All this is good news--but look a little deeper and the outlook is not quite so sunny. North Korea didn’t apologize because it was sorry; it apologized because it is starving--and starvation in North Korea could destabilize the Korean peninsula and East Asia as a whole.
Without subsidized Soviet oil and other foreign aid from communist states, North Korea’s economy has been slowly unraveling since 1990. Food shortages, already a problem, escalated into famine after devastating floods in the summer of 1995 spread close to three feet of water on crops almost ready for harvest. By the summer of 1996, food shortages were so acute that rations in much of the country dropped below 500 calories per day.
This year, things look worse. More floods last summer, combined with the collapse of most of North Korea’s industry, leave the country facing a massive food shortage that can’t be averted without foreign aid. Now North Korea’s Dear Leader Kim Jong Il (son of recently deceased Great Leader Kim Il Sung) has little choice but to continue to look for help in his economic troubles to Japan, South Korea and the United States.
Pyongyang’s apology assures that the U.S. will continue to help North Korea replace its current nuclear reactor with a safer model, whose spent fuel cannot be used to build nuclear weapons. Military officials will dig up North Korean hillsides in search of the bodies of MIAs from the 1950-53 Korean War.
And, while neither Japan, the United States nor South Korea wants the dear leader to stay in power, nobody wants the Pyongyang regime to collapse into chaos. Reluctantly, the international community will send at least some food to feed North Korea’s starving millions.
Whether the foreign aid will be enough to stabilize the country remains to be seen. The economic crisis runs so deep, and the North Korean regime has made so many mistakes, that, in the long run, it is difficult to see how the country can avoid some kind of catastrophic collapse.

━━━━━━━━━━━━━━━━━━━━

Brief:
For each statement, answer yes or no on whether it agrees with the passage on North Korea's food crisis, and quote the words of the passage that decide it. (a) The floods of 1995 struck crops that were nearly ready to be harvested. (b) North Korea apologized out of genuine regret. (c) Japan, the United States and South Korea hope to see the Pyongyang regime collapse. The material placed after this passage has no connection to it.

Data provided:
━━━━━━━━━━━━━━━━━━━━

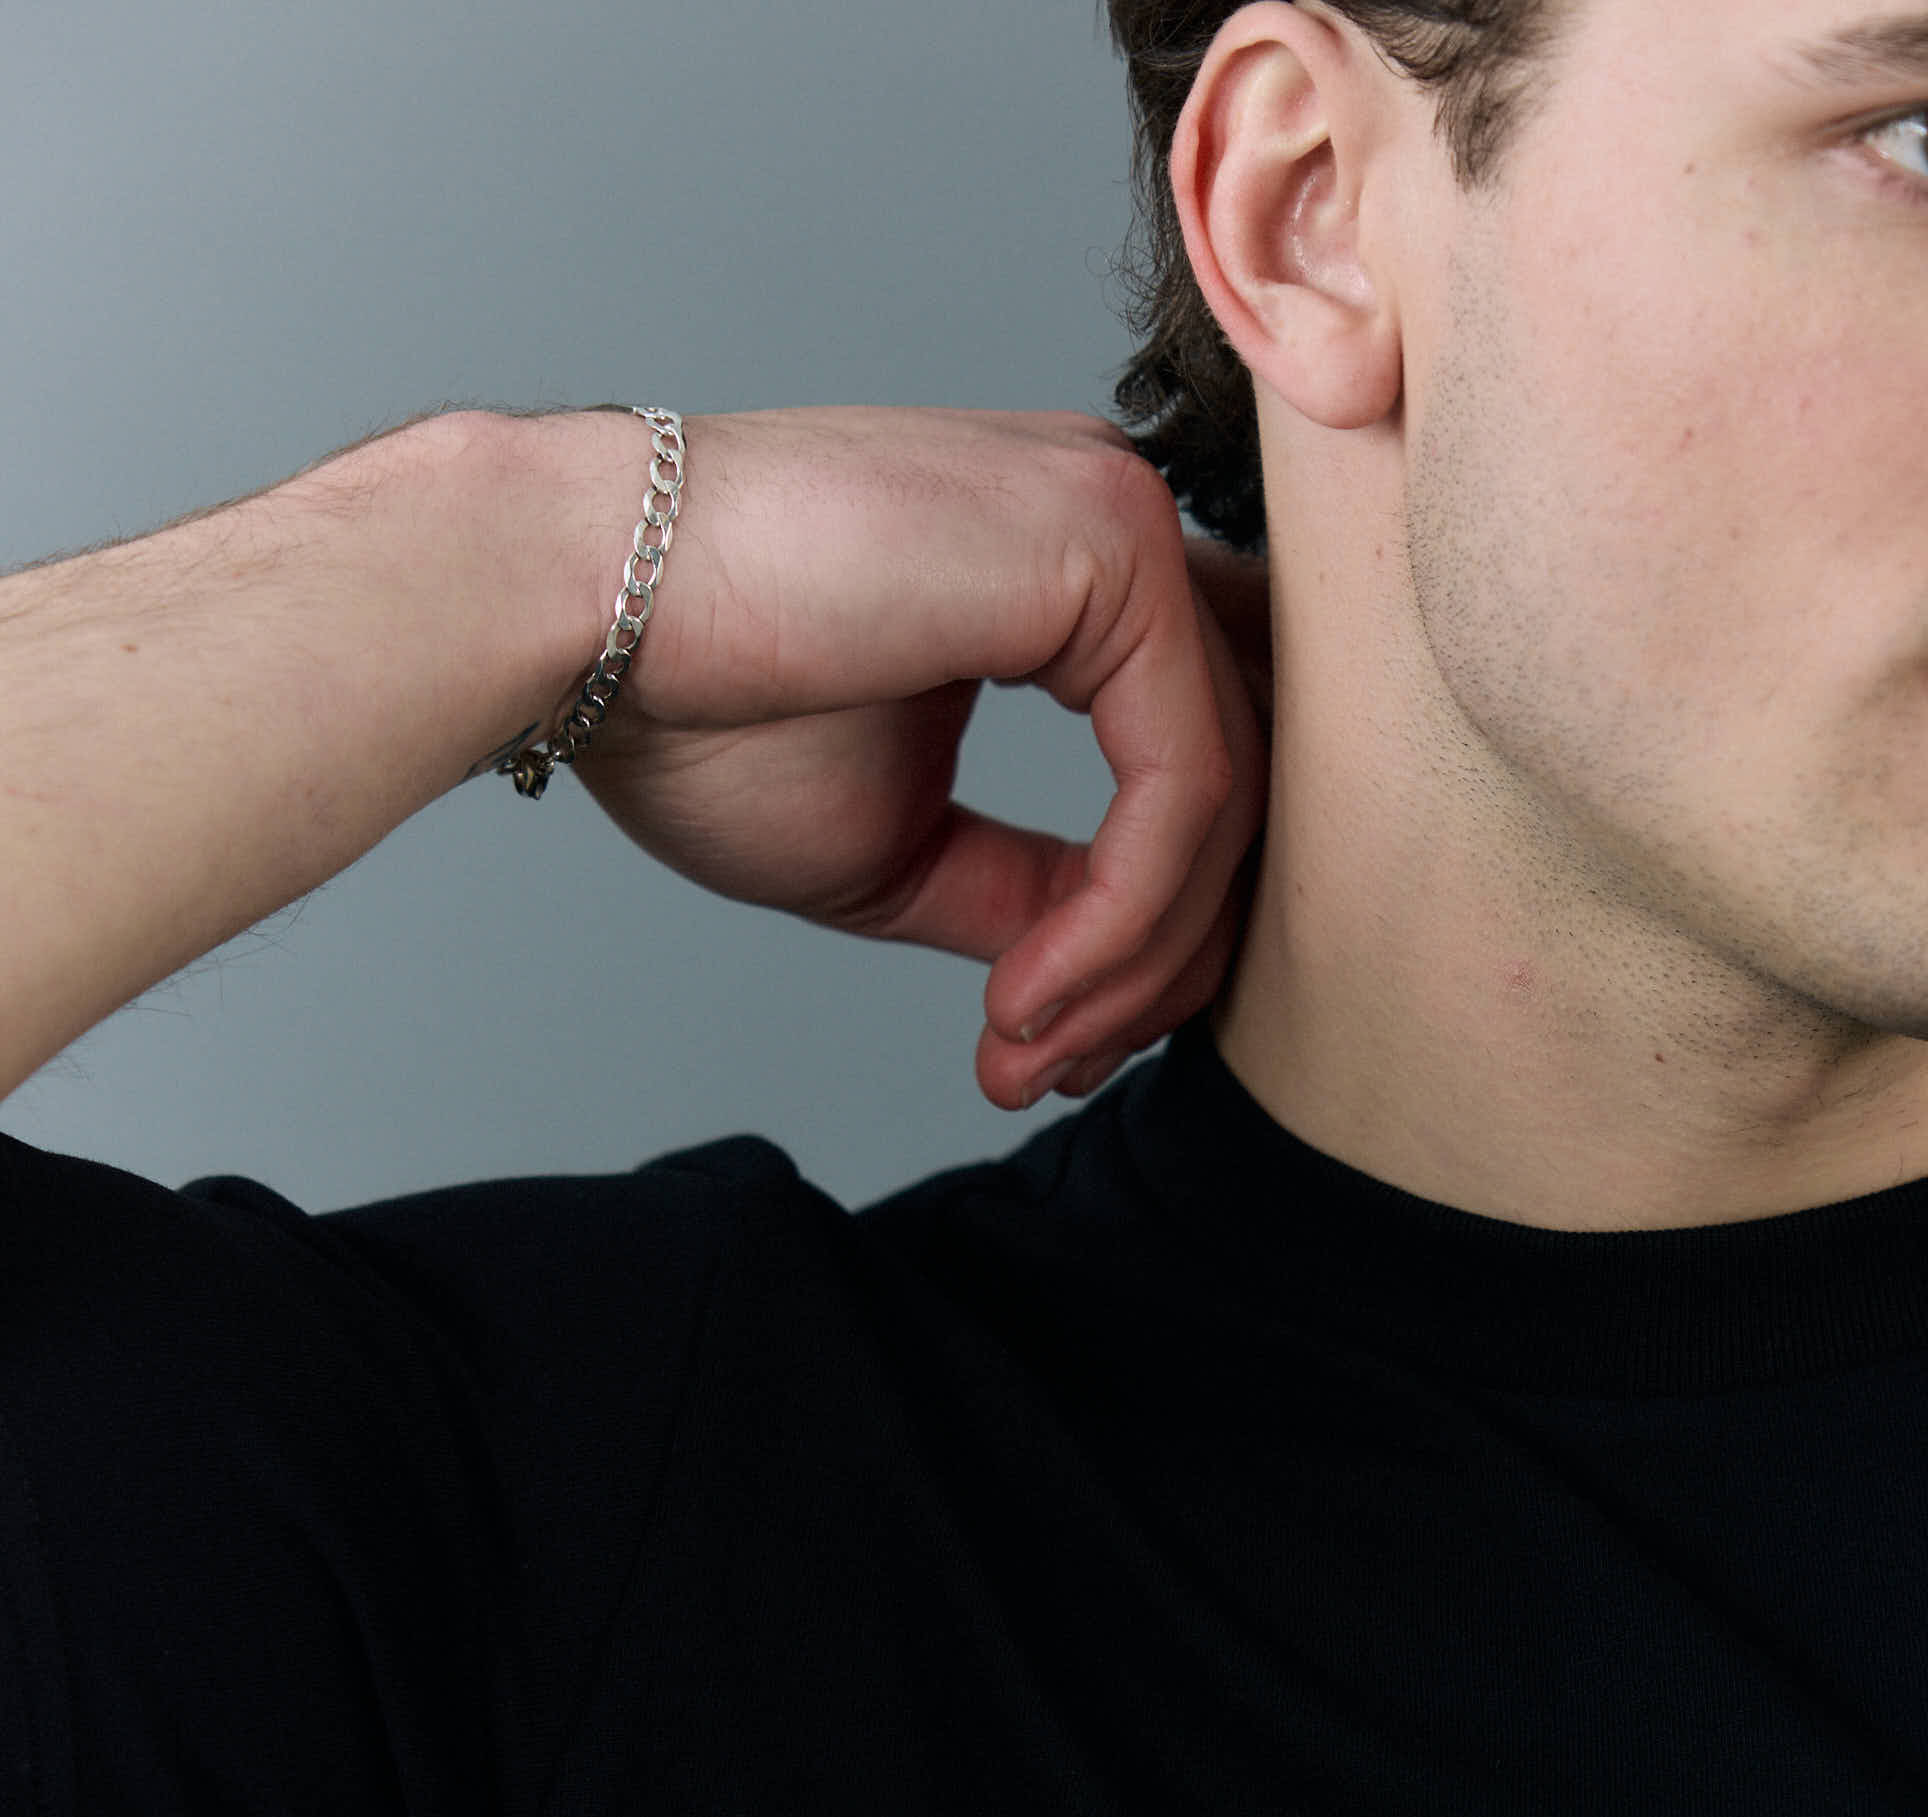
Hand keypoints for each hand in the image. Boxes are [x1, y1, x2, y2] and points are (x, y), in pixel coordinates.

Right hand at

━━━━━━━━━━━━━━━━━━━━

Worked solution:
(a) Yes: "spread close to three feet of water on crops almost ready for harvest"
(b) No: "North Korea didn’t apologize because it was sorry; it apologized because it is starving"
(c) No: "nobody wants the Pyongyang regime to collapse into chaos"